**Provided data**
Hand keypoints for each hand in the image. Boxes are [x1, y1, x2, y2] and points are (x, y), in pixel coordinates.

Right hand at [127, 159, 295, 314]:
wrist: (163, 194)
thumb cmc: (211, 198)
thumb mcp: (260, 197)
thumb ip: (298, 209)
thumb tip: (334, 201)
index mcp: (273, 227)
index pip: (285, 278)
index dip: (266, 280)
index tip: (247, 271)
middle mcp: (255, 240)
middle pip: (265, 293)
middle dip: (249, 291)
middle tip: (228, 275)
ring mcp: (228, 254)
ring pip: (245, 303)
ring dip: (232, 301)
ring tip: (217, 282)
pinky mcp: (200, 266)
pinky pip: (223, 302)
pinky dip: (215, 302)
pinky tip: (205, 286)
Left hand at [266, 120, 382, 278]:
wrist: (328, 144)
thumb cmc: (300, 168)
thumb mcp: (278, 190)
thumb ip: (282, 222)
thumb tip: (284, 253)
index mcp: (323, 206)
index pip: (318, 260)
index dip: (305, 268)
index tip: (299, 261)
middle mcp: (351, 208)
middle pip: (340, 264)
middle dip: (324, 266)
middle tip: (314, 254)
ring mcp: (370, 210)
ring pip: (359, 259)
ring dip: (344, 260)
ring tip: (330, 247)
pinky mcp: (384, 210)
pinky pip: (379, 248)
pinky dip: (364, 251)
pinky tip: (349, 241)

---

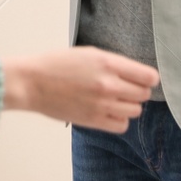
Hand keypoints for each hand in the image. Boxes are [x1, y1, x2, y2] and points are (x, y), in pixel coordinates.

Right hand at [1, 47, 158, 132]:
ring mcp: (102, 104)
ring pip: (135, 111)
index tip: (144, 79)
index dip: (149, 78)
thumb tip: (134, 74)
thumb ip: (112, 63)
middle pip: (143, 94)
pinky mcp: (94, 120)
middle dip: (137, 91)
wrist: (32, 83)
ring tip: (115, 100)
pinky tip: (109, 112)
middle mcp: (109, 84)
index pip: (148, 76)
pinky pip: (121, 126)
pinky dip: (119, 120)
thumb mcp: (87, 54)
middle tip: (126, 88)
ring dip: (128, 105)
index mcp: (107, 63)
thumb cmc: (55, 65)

**Work required**
Only one part of the material above is to be transcribed, namely the lines starting with the line that has "thumb cmc: (211, 198)" and going on through the line that has "pinky tip: (349, 241)", exactly as they stand.

**Expected output**
thumb cmc: (211, 198)
thumb mcp: (260, 197)
thumb ip: (298, 209)
thumb tip: (334, 201)
index mcp: (273, 227)
index pip: (285, 278)
index dip: (266, 280)
index tip: (247, 271)
middle mcp: (255, 240)
middle pip: (265, 293)
middle dip: (249, 291)
middle tip: (228, 275)
ring mcp: (228, 254)
ring pip: (245, 303)
ring dip: (232, 301)
ring tip: (217, 282)
pinky mcp: (200, 266)
pinky pip: (223, 302)
pinky dip: (215, 302)
pinky tip: (205, 286)
Left hand at [266, 120, 382, 278]:
wrist: (328, 144)
thumb cmc: (300, 168)
thumb mcp: (278, 190)
thumb ip: (282, 222)
thumb tip: (284, 253)
index mcp: (323, 206)
index pip: (318, 260)
index dip: (305, 268)
index tip: (299, 261)
middle mcp: (351, 208)
middle pip: (340, 264)
middle dip: (324, 266)
middle tip: (314, 254)
ring mcp: (370, 210)
ring pip: (359, 259)
ring dip: (344, 260)
ring tip: (330, 247)
pinky mcp: (384, 210)
pinky pip: (379, 248)
pinky dip: (364, 251)
pinky tip: (349, 241)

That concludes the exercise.